The primer was published in 3,000 copies and was sold out in less than a year. Five copies were sent to Count Nikolay Rumyantsev via professor Ivan Loboiko. The primer was praised by the Tsarist government and Nezabitauskis even received an expensive ring as a reward. In 1860, Mikalojus Akelaitis prepared a second edition, but it was not published. Dionizas Poška highly praised the primer for its linguistic purity, good spelling, and style, and wanted to publish a Polish translation.

The primer also included the first bibliography of Lithuanian-language books published in Lithuania. It listed 73 books and manuscripts between 1547 and 1824. This bibliography, translated into Polish and expanded, was republished in Dziennik Wileński. The bibliography was republished by Laurynas Ivinskis in 1860 and Leon Potocki in 1869. Nezabitauskis continued to update the bibliography and in 1829 prepared a 14-page list that he hoped but failed to publish as a separate booklet. He also was working on a history of Lithuania in Polish. These manuscripts were held at the Polish Museum in Rapperswil, Switzerland, until World War I and at the National Museum in Warsaw where they were lost during World War II.

===Other works===
Nezabitauskis published an article on the Baubliai museum established by Dionizas Poška in Dziennik Wileński in 1823 and published Poška's historical work Rosmyślanie wieśniaka rolnika (Thoughts of a Village Farmer) in 1829. In Gazeta Warszawska, Nezabitauskis published some articles regarding Lithuanian matters (e.g. about calendars published by Laurynas Ivinskis or history of the Samogitian Diocese published by Motiejus Valančius). Together with Franciszek Zatorski (Pranas Zatorskis), he translated nine Lithuanian folk songs into Polish that were published by Oskar Kolberg in 1846. Nezabitauskis prepared a manuscript on the Lithuanian grammar in Polish in 1823 and revised it in 1837, but it was not published.

In 1832, he edited Tygodnik Polski, but only ten issues appeared. From 1835 to 1850, he edited Polish calendar Kalendarz powszechny. He also translated historical and moral works from German and French into Polish.

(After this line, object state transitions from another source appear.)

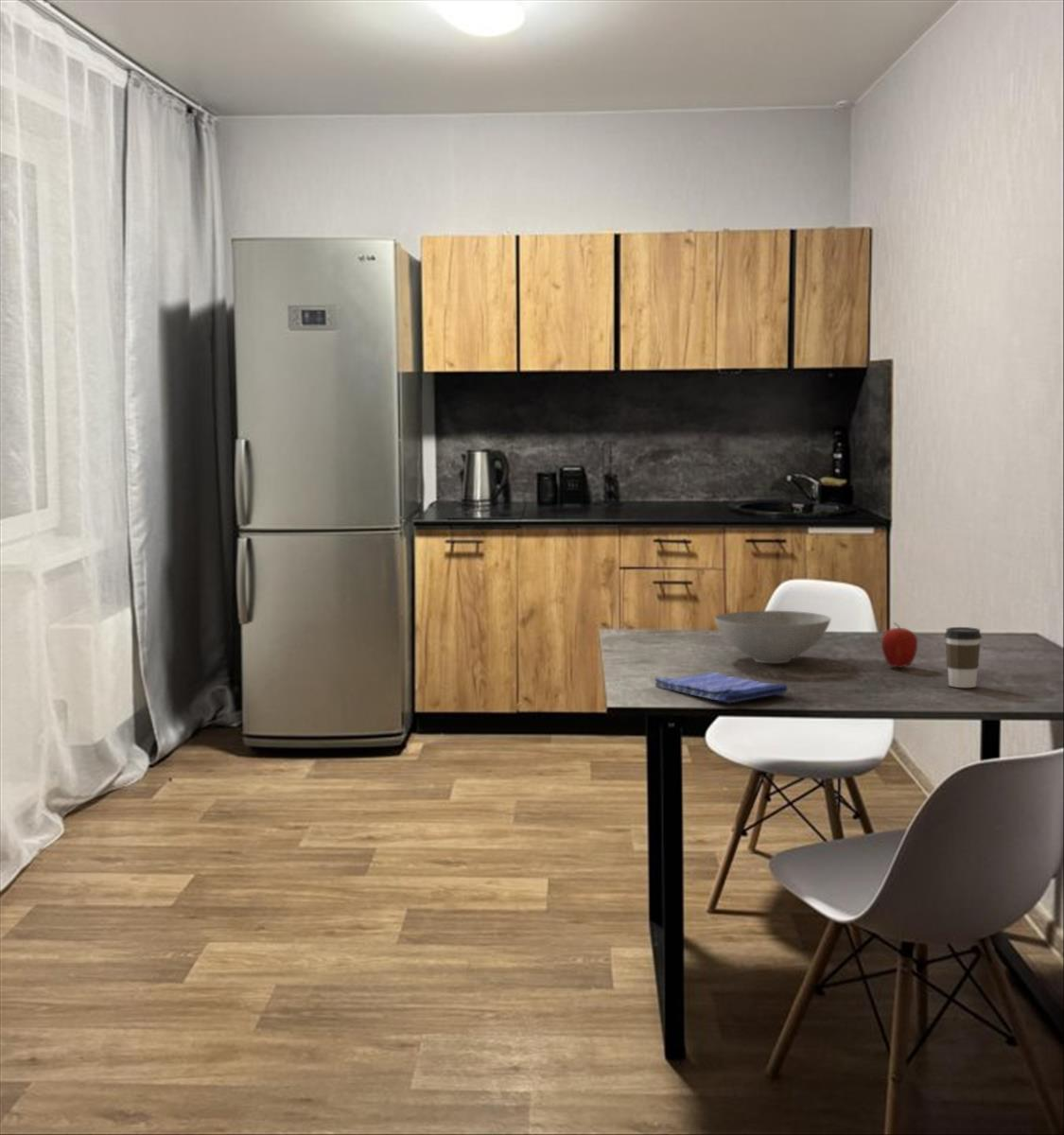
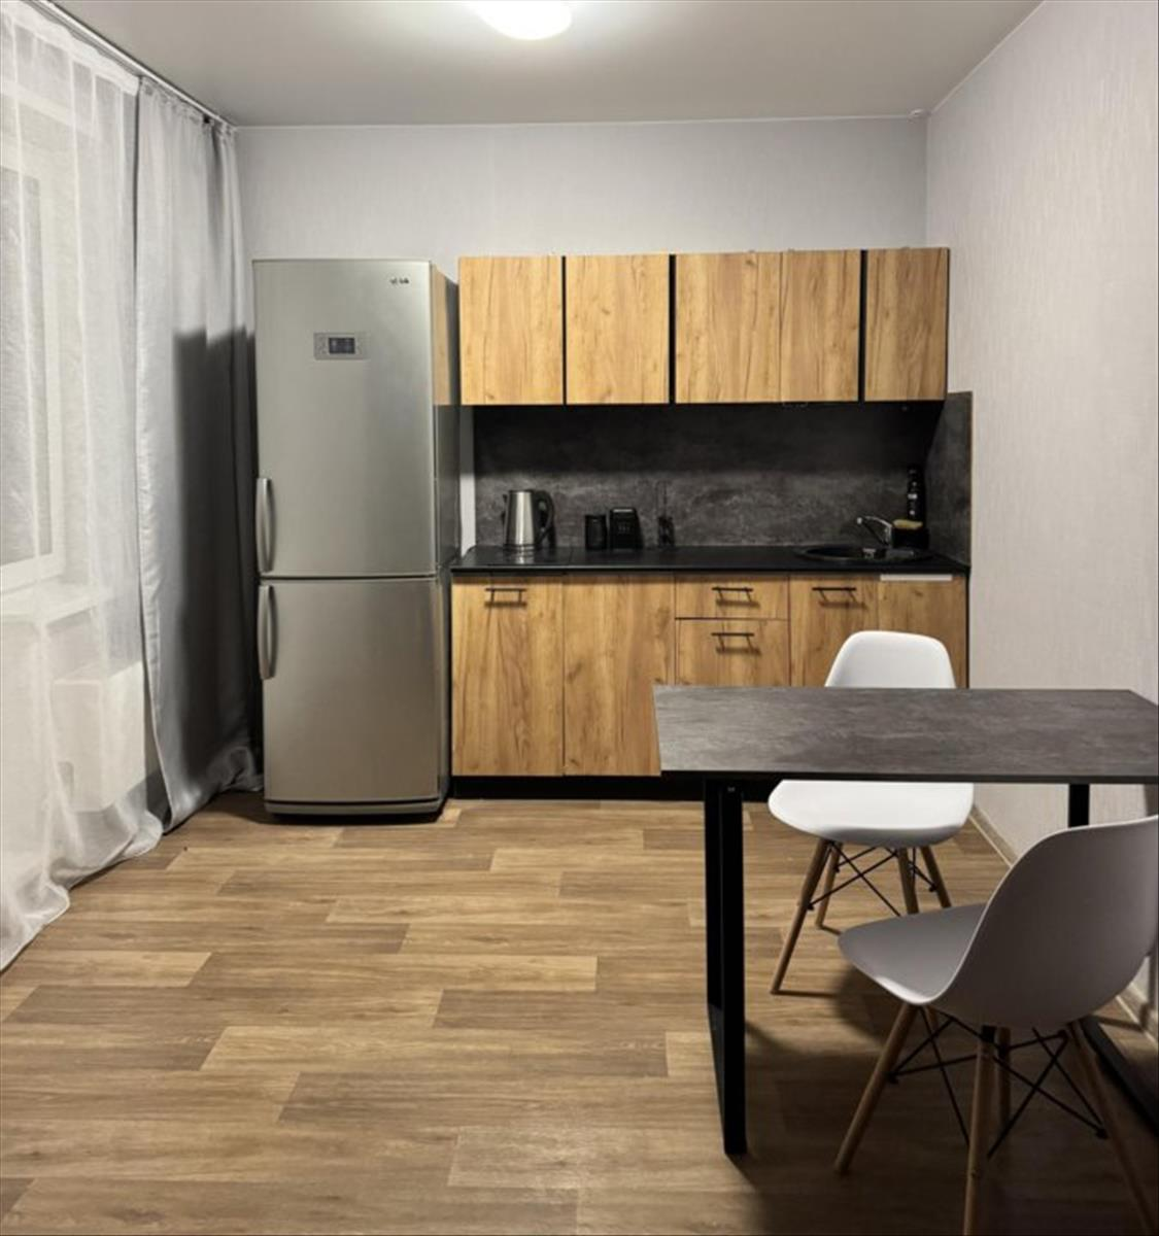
- dish towel [654,671,789,704]
- coffee cup [944,626,983,689]
- bowl [714,610,831,664]
- fruit [881,621,918,669]
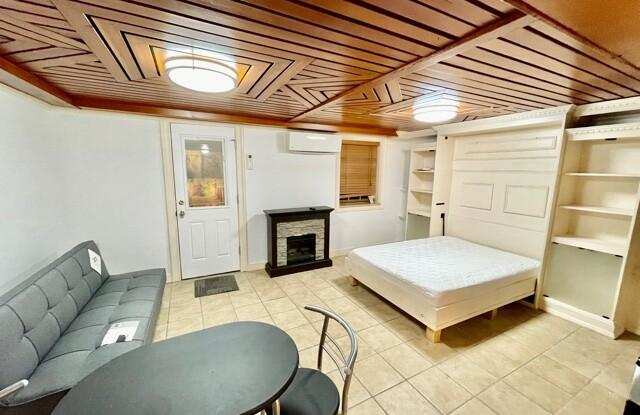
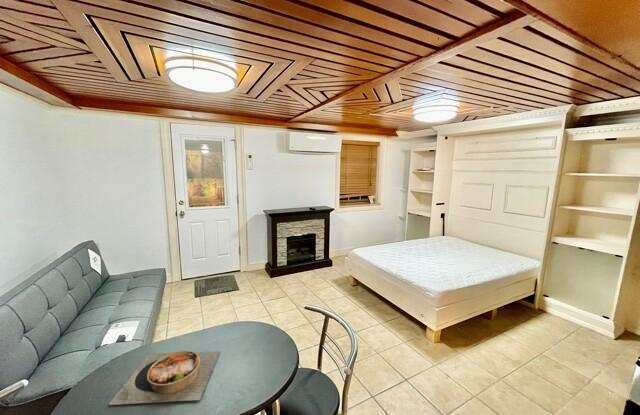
+ bowl [107,349,221,406]
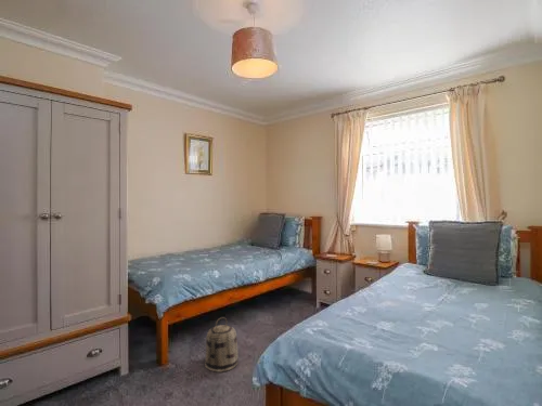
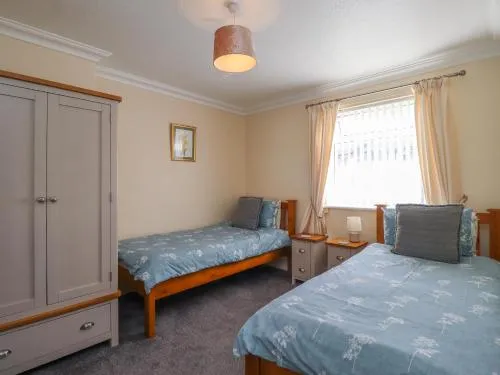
- basket [204,316,240,372]
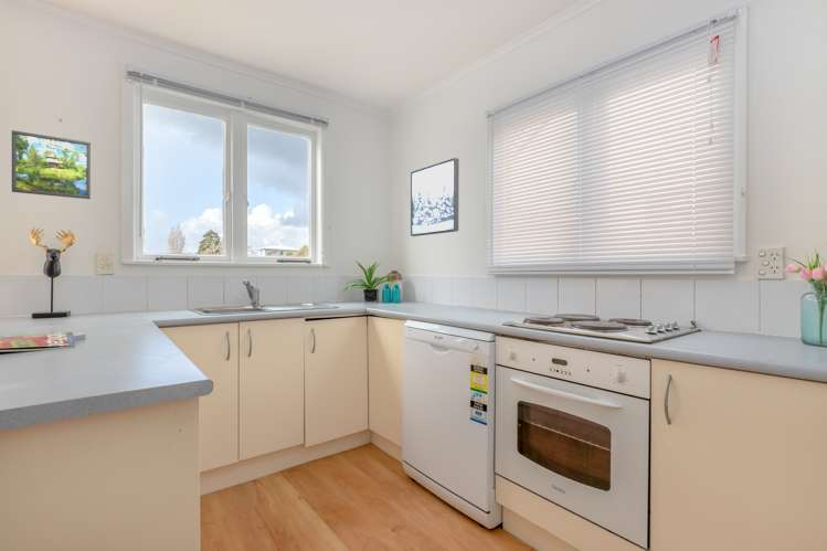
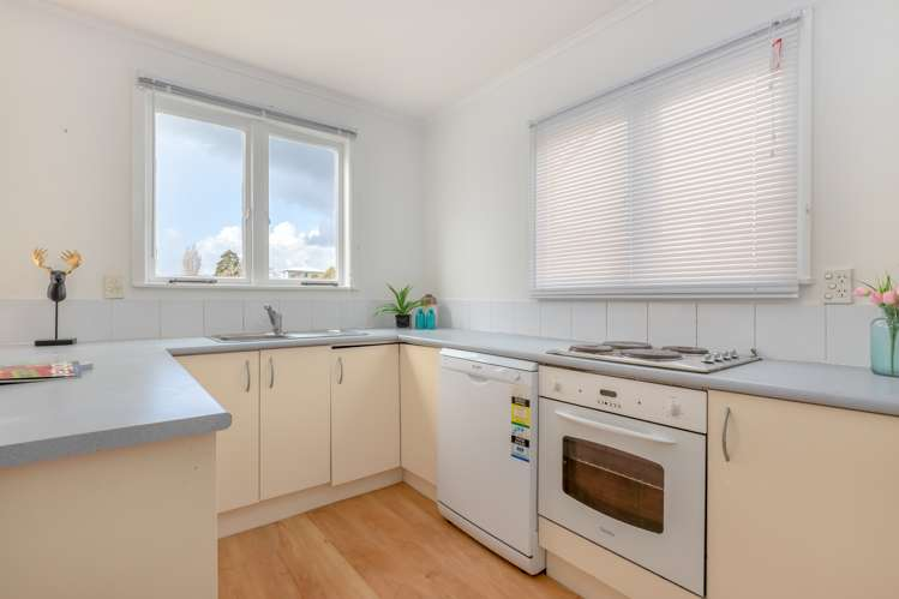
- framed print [11,129,92,200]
- wall art [410,157,460,237]
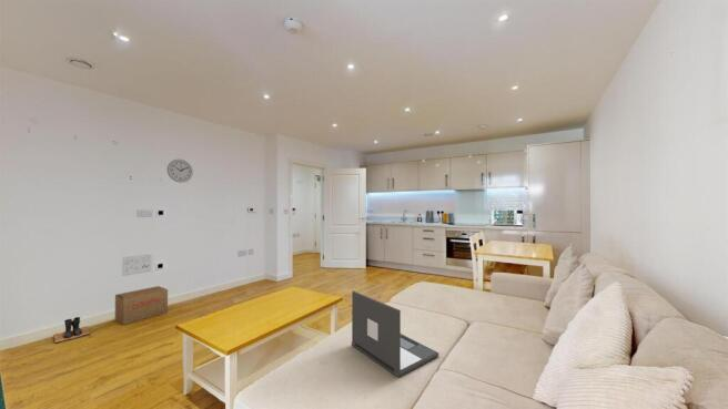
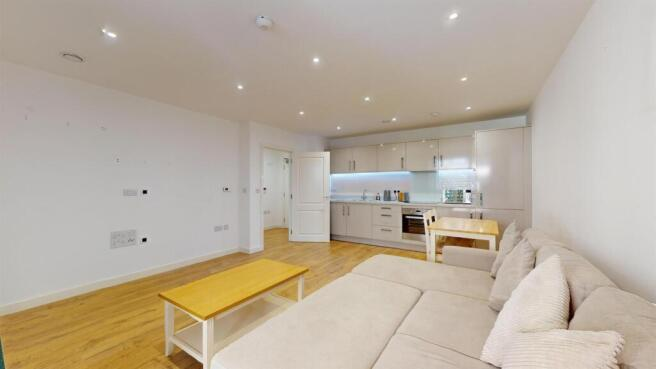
- wall clock [166,159,194,184]
- boots [52,316,91,344]
- cardboard box [114,285,169,326]
- laptop [351,289,439,378]
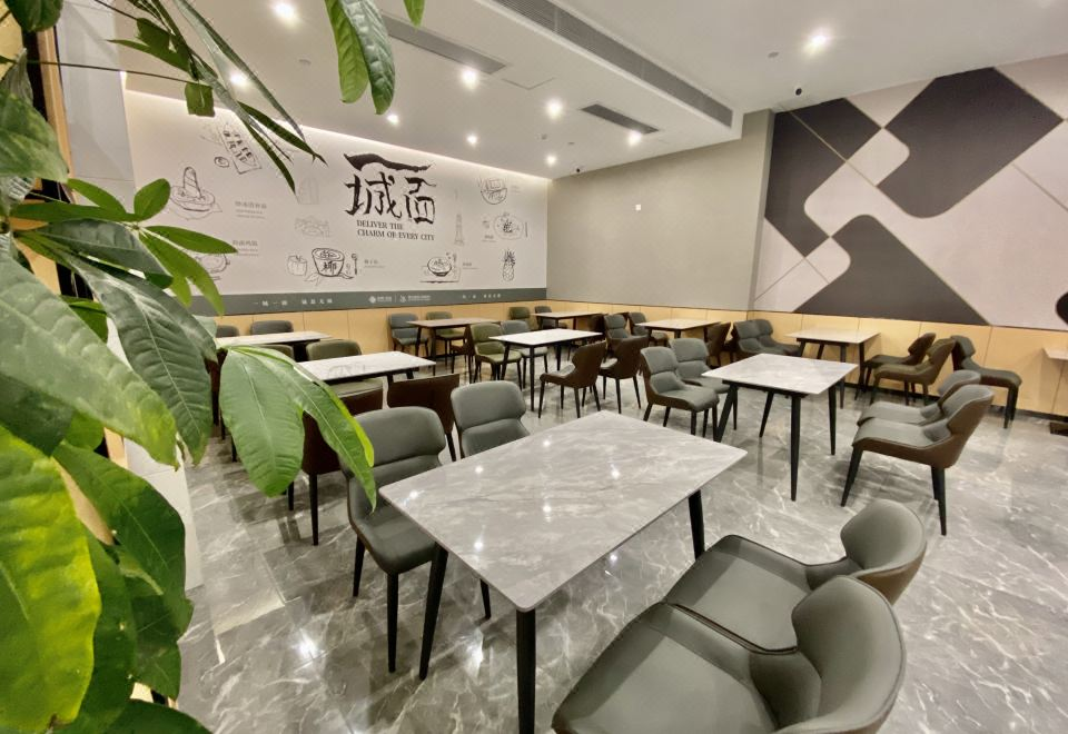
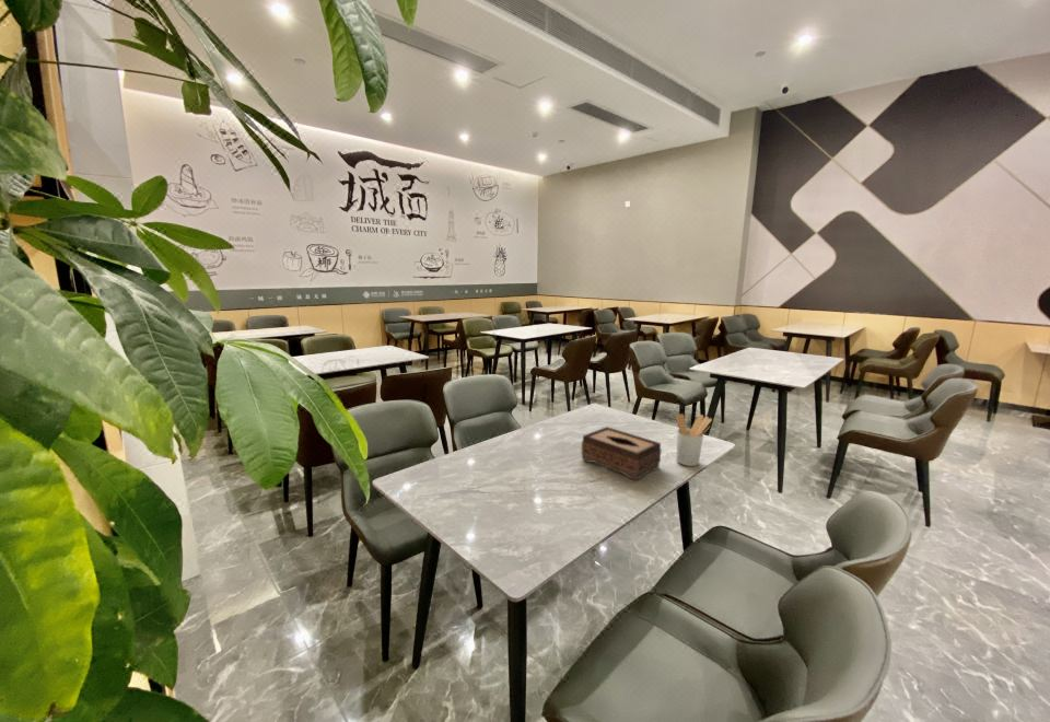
+ tissue box [580,426,663,481]
+ utensil holder [675,412,713,467]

In letters to professor Michał Wiszniewski and Simonas Daukantas, Nezabitauskis claimed authorship of an unfinished manuscript of a Lithuanian–Polish dictionary and of a 75-page booklet on beekeeping translated from a Polish work by Jan Krzysztof Kluk. While this claim has been rebuked by literary historians who showed that the works were written by his half-brother Kiprijonas Nezabitauskis, it is still sometimes repeated. In the same letter to Wiszniewski, Nezabitauskis claimed that he was the author of a Polish prayer book mistakenly published under the name of Bishop Jan Paweł Woronicz (according to Nezabitauskis, the bishop only contributed an introduction). The prayer-book was published in 1825 and republished in 1832, 1833, 1836 and 1847.